■ Work order:
Copy out, line for line and without any change, the text read from every page in the material below. Leave the pictures out of your answer.

■ Data extract:
------

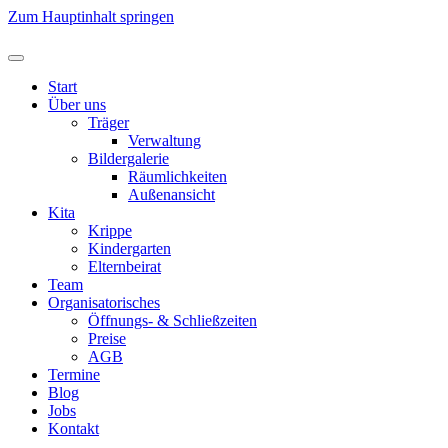
Zum Hauptinhalt springen
Start
Über uns
Träger
Verwaltung
Bildergalerie
Räumlichkeiten
Außenansicht
Kita
Krippe
Kindergarten
Elternbeirat
Team
Organisatorisches
Öffnungs- & Schließzeiten
Preise
AGB
Termine
Blog
Jobs
Kontakt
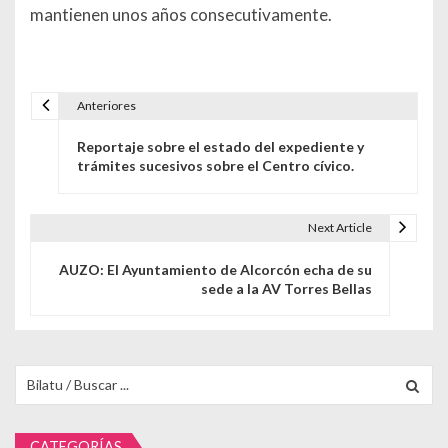
mantienen unos años consecutivamente.
Anteriores
Navegación de entradas
Reportaje sobre el estado del expediente y
trámites sucesivos sobre el Centro cívico.
Next Article
AUZO: El Ayuntamiento de Alcorcón echa de su
sede a la AV Torres Bellas
Buscar para:
CATEGORÍAS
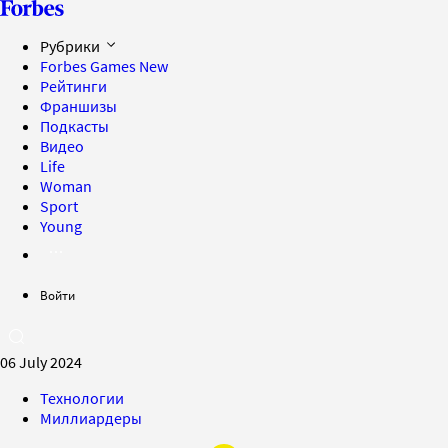
Рубрики
Forbes Games
New
Рейтинги
Франшизы
Подкасты
Видео
Life
Woman
Sport
Young
Войти
06 July 2024
Технологии
Миллиардеры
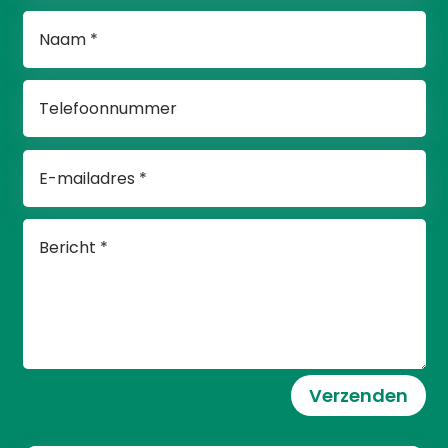
Verzenden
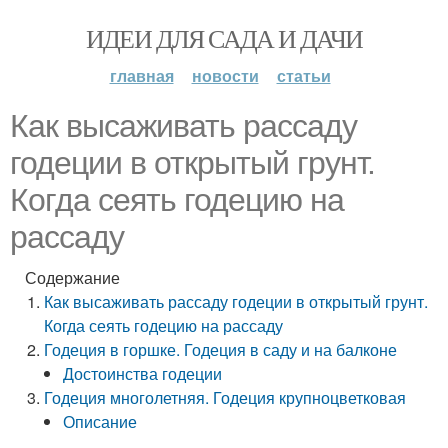
ИДЕИ ДЛЯ САДА И ДАЧИ
главная
новости
статьи
Как высаживать рассаду
годеции в открытый грунт.
Когда сеять годецию на
рассаду
Содержание
Как высаживать рассаду годеции в открытый грунт.
Когда сеять годецию на рассаду
Годеция в горшке. Годеция в саду и на балконе
Достоинства годеции
Годеция многолетняя. Годеция крупноцветковая
Описание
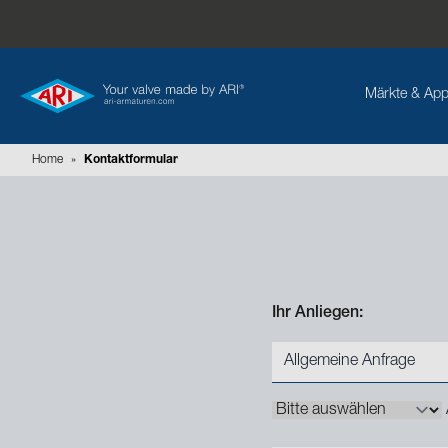
Märkte & App
Home
»
Kontaktformular
Ihr Anliegen:
Allgemeine Anfrage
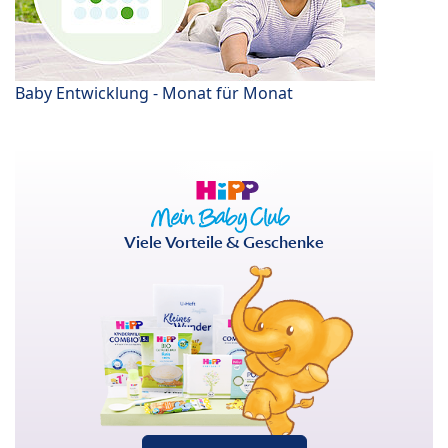
Baby Entwicklung - Monat für Monat
Viele Vorteile & Geschenke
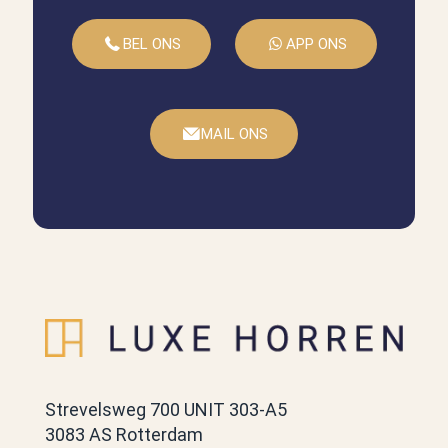
BEL ONS
APP ONS
MAIL ONS
Strevelsweg 700 UNIT 303-A5
3083 AS Rotterdam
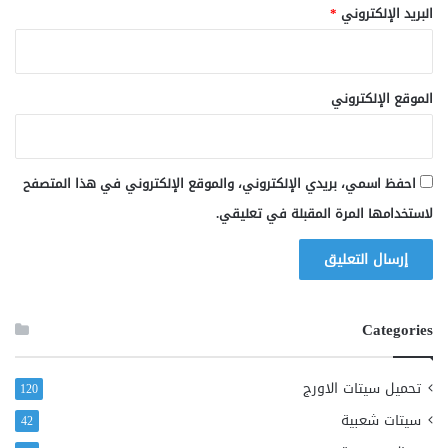
البريد الإلكتروني
*
الموقع الإلكتروني
احفظ اسمي، بريدي الإلكتروني، والموقع الإلكتروني في هذا المتصفح
لاستخدامها المرة المقبلة في تعليقي.
Categories
تحميل سيتات الاورج
120
سيتات شعبية
42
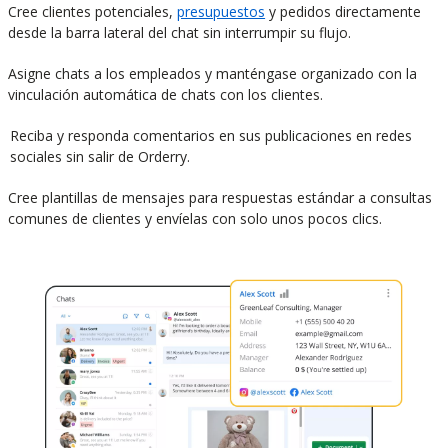
Cree clientes potenciales,
presupuestos
y pedidos directamente
desde la barra lateral del chat sin interrumpir su flujo.
Asigne chats a los empleados y manténgase organizado con la
vinculación automática de chats con los clientes.
Reciba y responda comentarios en sus publicaciones en redes
sociales sin salir de Orderry.
Cree plantillas de mensajes para respuestas estándar a consultas
comunes de clientes y envíelas con solo unos pocos clics.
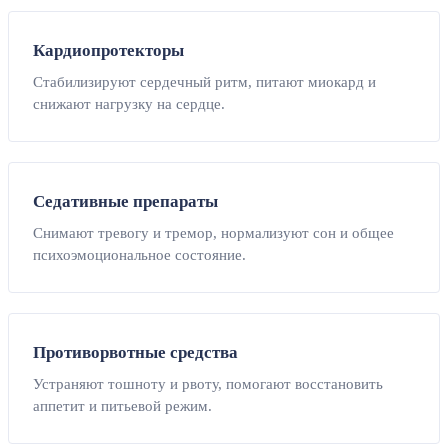
Кардиопротекторы
Стабилизируют сердечный ритм, питают миокард и
снижают нагрузку на сердце.
Седативные препараты
Снимают тревогу и тремор, нормализуют сон и общее
психоэмоциональное состояние.
Противорвотные средства
Устраняют тошноту и рвоту, помогают восстановить
аппетит и питьевой режим.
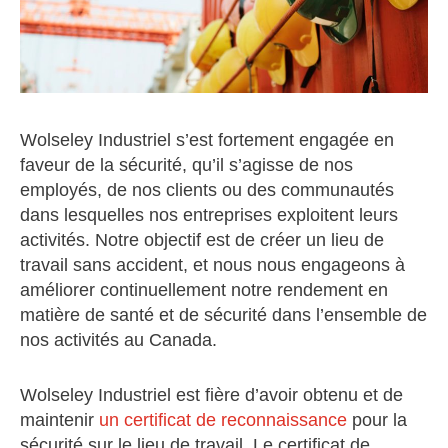
Wolseley Industriel s’est fortement engagée en
faveur de la sécurité, qu’il s’agisse de nos
employés, de nos clients ou des communautés
dans lesquelles nos entreprises exploitent leurs
activités. Notre objectif est de créer un lieu de
travail sans accident, et nous nous engageons à
améliorer continuellement notre rendement en
matière de santé et de sécurité dans l’ensemble de
nos activités au Canada.
Wolseley Industriel est fière d’avoir obtenu et de
maintenir
un certificat de reconnaissance
pour la
sécurité sur le lieu de travail. Le certificat de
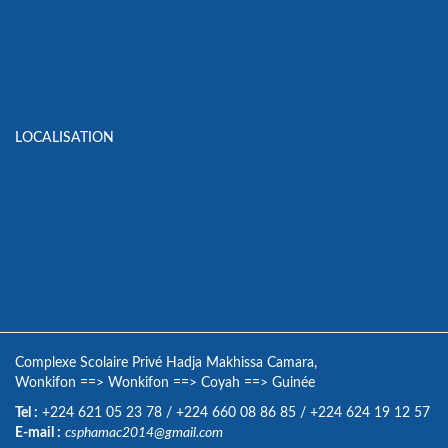
LOCALISATION
Complexe Scolaire Privé Hadja Makhissa Camara,
Wonkifon
==>
Wonkifon
==>
Coyah
==>
Guinée
Tel :
+224 621 05 23 78
/
+224 660 08 86 85
/
+224 624 19 12 57
E-mail :
csphamac2014@gmail.com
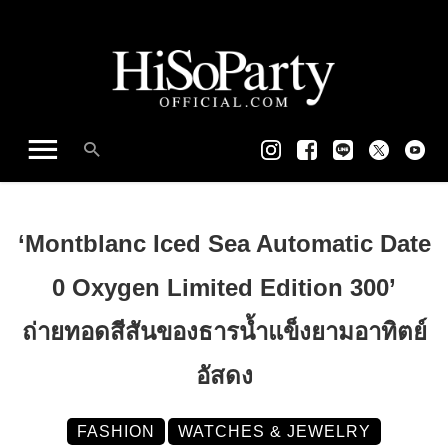
‘Montblanc Iced Sea Automatic Date
0 Oxygen Limited Edition 300’
ถ่ายทอดสีสันของธารน้ำแข็งยามอาทิตย์
อัสดง
FASHION
WATCHES & JEWELRY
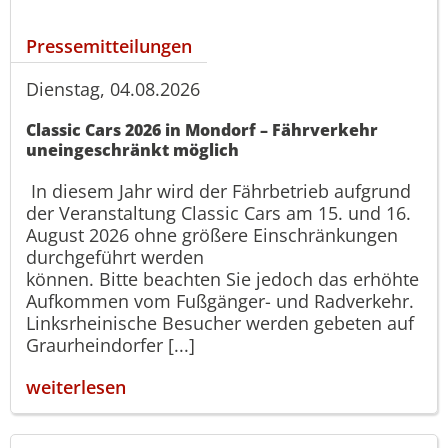
Pressemitteilungen
Dienstag, 04.08.2026
Classic Cars 2026 in Mondorf – Fährverkehr
uneingeschränkt möglich
In diesem Jahr wird der Fährbetrieb aufgrund
der Veranstaltung Classic Cars am 15. und 16.
August 2026 ohne größere Einschränkungen
durchgeführt werden
können. Bitte beachten Sie jedoch das erhöhte
Aufkommen vom Fußgänger- und Radverkehr.
Linksrheinische Besucher werden gebeten auf
Graurheindorfer [...]
weiterlesen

------

■ Answer to the problem:
Zum Hauptinhalt springen
Start
Über uns
Träger
Verwaltung
Bildergalerie
Räumlichkeiten
Außenansicht
Kita
Krippe
Kindergarten
Elternbeirat
Team
Organisatorisches
Öffnungs- & Schließzeiten
Preise
AGB
Termine
Blog
Jobs
Kontakt
mantienen unos años consecutivamente.
Anteriores
Navegación de entradas
Reportaje sobre el estado del expediente y
trámites sucesivos sobre el Centro cívico.
Next Article
AUZO: El Ayuntamiento de Alcorcón echa de su
sede a la AV Torres Bellas
Buscar para:
CATEGORÍAS
Рубрики
Forbes Games
New
Рейтинги
Франшизы
Подкасты
Видео
Life
Woman
Sport
Young
Войти
06 July 2024
Технологии
Миллиардеры
Verzenden
ИДЕИ ДЛЯ САДА И ДАЧИ
главная
новости
статьи
Как высаживать рассаду
годеции в открытый грунт.
Когда сеять годецию на
рассаду
Содержание
Как высаживать рассаду годеции в открытый грунт.
Когда сеять годецию на рассаду
Годеция в горшке. Годеция в саду и на балконе
Достоинства годеции
Годеция многолетняя. Годеция крупноцветковая
Описание
Märkte & App
Home
»
Kontaktformular
Ihr Anliegen:
Allgemeine Anfrage
Baby Entwicklung - Monat für Monat
Viele Vorteile & Geschenke
BEL ONS
APP ONS
MAIL ONS
Strevelsweg 700 UNIT 303-A5
3083 AS Rotterdam
البريد الإلكتروني
*
الموقع الإلكتروني
احفظ اسمي، بريدي الإلكتروني، والموقع الإلكتروني في هذا المتصفح
لاستخدامها المرة المقبلة في تعليقي.
Categories
تحميل سيتات الاورج
120
سيتات شعبية
42
Cree clientes potenciales,
presupuestos
y pedidos directamente
desde la barra lateral del chat sin interrumpir su flujo.
Asigne chats a los empleados y manténgase organizado con la
vinculación automática de chats con los clientes.
Reciba y responda comentarios en sus publicaciones en redes
sociales sin salir de Orderry.
Cree plantillas de mensajes para respuestas estándar a consultas
comunes de clientes y envíelas con solo unos pocos clics.
Кардиопротекторы
Стабилизируют сердечный ритм, питают миокард и
снижают нагрузку на сердце.
Седативные препараты
Снимают тревогу и тремор, нормализуют сон и общее
психоэмоциональное состояние.
Противорвотные средства
Устраняют тошноту и рвоту, помогают восстановить
аппетит и питьевой режим.
Wolseley Industriel s’est fortement engagée en
faveur de la sécurité, qu’il s’agisse de nos
employés, de nos clients ou des communautés
dans lesquelles nos entreprises exploitent leurs
activités. Notre objectif est de créer un lieu de
travail sans accident, et nous nous engageons à
améliorer continuellement notre rendement en
matière de santé et de sécurité dans l’ensemble de
nos activités au Canada.
Wolseley Industriel est fière d’avoir obtenu et de
maintenir
un certificat de reconnaissance
pour la
sécurité sur le lieu de travail. Le certificat de
LOCALISATION
Complexe Scolaire Privé Hadja Makhissa Camara,
Wonkifon
==>
Wonkifon
==>
Coyah
==>
Guinée
Tel :
+224 621 05 23 78
/
+224 660 08 86 85
/
+224 624 19 12 57
E-mail :
csphamac2014@gmail.com
‘Montblanc Iced Sea Automatic Date
0 Oxygen Limited Edition 300’
ถ่ายทอดสีสันของธารน้ำแข็งยามอาทิตย์
อัสดง
FASHION
WATCHES & JEWELRY
Pressemitteilungen
Dienstag, 04.08.2026
Classic Cars 2026 in Mondorf – Fährverkehr
uneingeschränkt möglich
In diesem Jahr wird der Fährbetrieb aufgrund
der Veranstaltung Classic Cars am 15. und 16.
August 2026 ohne größere Einschränkungen
durchgeführt werden
können. Bitte beachten Sie jedoch das erhöhte
Aufkommen vom Fußgänger- und Radverkehr.
Linksrheinische Besucher werden gebeten auf
Graurheindorfer [...]
weiterlesen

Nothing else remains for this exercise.